Il prévient : « Ce n’est pas un job facile, pas un travail d’été d’étudiant pépère. Il faut prévenir les gens qu’ils vont se casser le dos. Mais au final, c’est un moment plutôt agréable, tout le monde en bave mais on se retrouve dans la même galère. De cette douleur physique naissent des solidarités et des amitiés », confie ce grand gaillard qui pourtant pense déjà à la suite. « Je fais ça depuis 2003. Je connais la difficulté du métier et je vois arriver les 40 ans. Je pense me réorienter et faire une formation pour trouver un emploi plus stable. » Le rêve de ce fou de musique : ouvrir un café-concert.

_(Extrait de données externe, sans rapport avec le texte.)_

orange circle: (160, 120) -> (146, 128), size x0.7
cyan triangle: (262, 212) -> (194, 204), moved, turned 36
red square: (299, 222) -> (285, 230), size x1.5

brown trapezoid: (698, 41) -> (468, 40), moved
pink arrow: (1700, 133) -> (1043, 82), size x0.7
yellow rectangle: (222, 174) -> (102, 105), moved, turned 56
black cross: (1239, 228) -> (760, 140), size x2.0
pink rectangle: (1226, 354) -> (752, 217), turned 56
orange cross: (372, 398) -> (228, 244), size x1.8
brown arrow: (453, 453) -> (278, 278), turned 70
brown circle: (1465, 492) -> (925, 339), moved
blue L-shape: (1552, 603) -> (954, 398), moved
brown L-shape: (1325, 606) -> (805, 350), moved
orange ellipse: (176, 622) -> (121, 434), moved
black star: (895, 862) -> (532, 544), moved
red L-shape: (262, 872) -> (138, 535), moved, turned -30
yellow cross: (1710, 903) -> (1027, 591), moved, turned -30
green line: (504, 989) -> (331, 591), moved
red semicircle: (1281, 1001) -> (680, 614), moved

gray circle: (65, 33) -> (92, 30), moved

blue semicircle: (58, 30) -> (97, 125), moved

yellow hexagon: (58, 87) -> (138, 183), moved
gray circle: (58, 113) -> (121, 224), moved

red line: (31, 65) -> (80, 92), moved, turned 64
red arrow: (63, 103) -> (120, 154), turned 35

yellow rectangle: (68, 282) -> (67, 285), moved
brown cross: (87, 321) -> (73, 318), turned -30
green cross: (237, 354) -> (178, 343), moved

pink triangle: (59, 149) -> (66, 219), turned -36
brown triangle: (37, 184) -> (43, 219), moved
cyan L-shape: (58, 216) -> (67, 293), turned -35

« Quand j’ai vu le confinement arriver, je me suis dit qu’il fallait que je trouve rapidement un contrat pour pouvoir sortir de chez moi et être à l’air libre car j’habite en appartement et je tourne vite en rond, témoigne Jérémy, un Rémois de 24 ans. Heureusement, j’ai trouvé un poste de liage dans les vignes. Dans le champagne, les gens sont plutôt sérieux ; les mesures de distanciation sociale ont été respectées, assure-t-il. Comme on travaille en équipe, on prend dorénavant chacun son propre véhicule pour aller sur place et on laisse une rangée vide entre nous pour travailler. »

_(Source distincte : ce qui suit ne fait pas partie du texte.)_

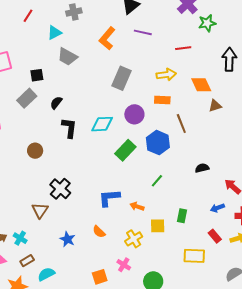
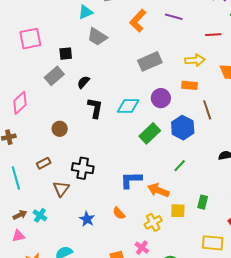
gray rectangle: (121, 78) -> (150, 61), turned 40
black cross: (60, 189) -> (83, 168), turned -35
orange arrow: (137, 206) -> (158, 190), size x1.5
brown rectangle: (27, 261) -> (44, 163), moved

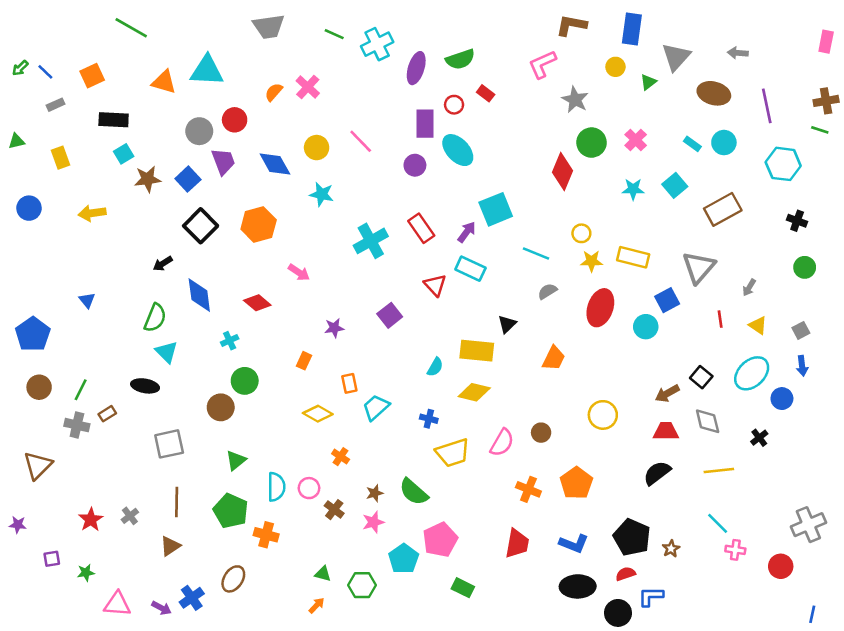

C’est la quatrième année que le jeune homme fait les saisons. Au programme : taille, ébourgeonnage, palissage et vendanges. Autant d’étapes nécessaires au bien-être de la vigne. « Je n’ai pas du tout de formation dans le domaine, admet Jérémy qui a fait des études dans l’animation sportive. J’ai appris sur le tas mais, au fil des années, je suis devenu plutôt bon. »
Solidarités et amitiés
Cet été, il ne partira pas en vacances. Entre deux contrats sur les coteaux marnais, il a en effet trouvé un poste d’animateur en centre aéré. « Ce seront mes sixièmes vendanges, poursuit-il. Je ne suis pas du tout du milieu viticole alors, pour trouver du travail, je passe souvent par un groupe Facebook mais il y a plus de demandes que d’offres. Le bouche-à-oreille fonctionne aussi très bien. »

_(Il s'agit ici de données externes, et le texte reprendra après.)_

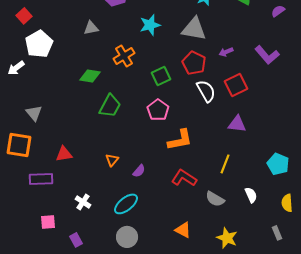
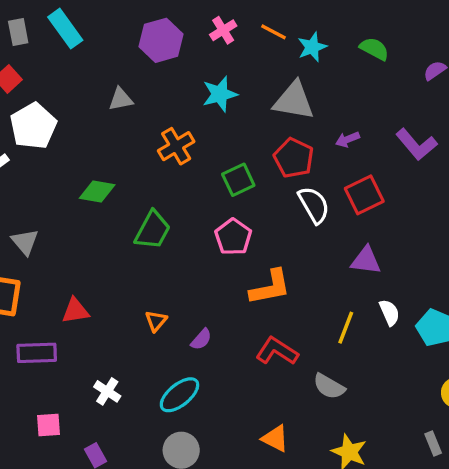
green diamond: (90, 76) -> (97, 192), moved
white semicircle: (251, 195) -> (389, 312), moved

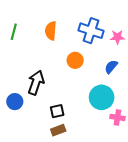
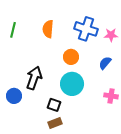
cyan circle: (102, 97) -> (72, 84), moved
black square: (57, 111) -> (54, 105), turned 32
pink cross: (117, 117) -> (111, 96), moved

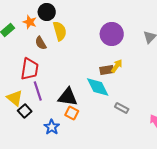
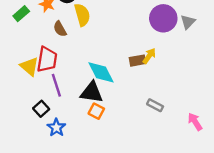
purple circle: (112, 34) -> (163, 18), moved
cyan diamond: (98, 87) -> (101, 72), moved
yellow triangle: (15, 98) -> (29, 66), moved
blue star: (52, 127) -> (56, 128), moved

Son conseil pour trouver proposition : « s’y prendre tôt », car les places dans les meilleures maisons sont prises d’assaut. Lui qui se passionne pour le métier a des projets : « Je me suis inscrit au concours de taille dans un lycée viticole pour améliorer ma technique et valoriser mon expérience auprès des employeurs potentiels. La taille, c’est l’étape qui prend le plus de temps. Elle a lieu de novembre à la fin du mois de février mais ce n’est pas le plus facile car il fait froid en cette saison. On a les doigts gelés. » Il a également le projet de se former au métier de tractoriste pour apprendre à conduire les engins viticoles et pourquoi pas obtenir un poste à temps plein dans une exploitation. Histoire que sa saison dure vraiment toute l’année.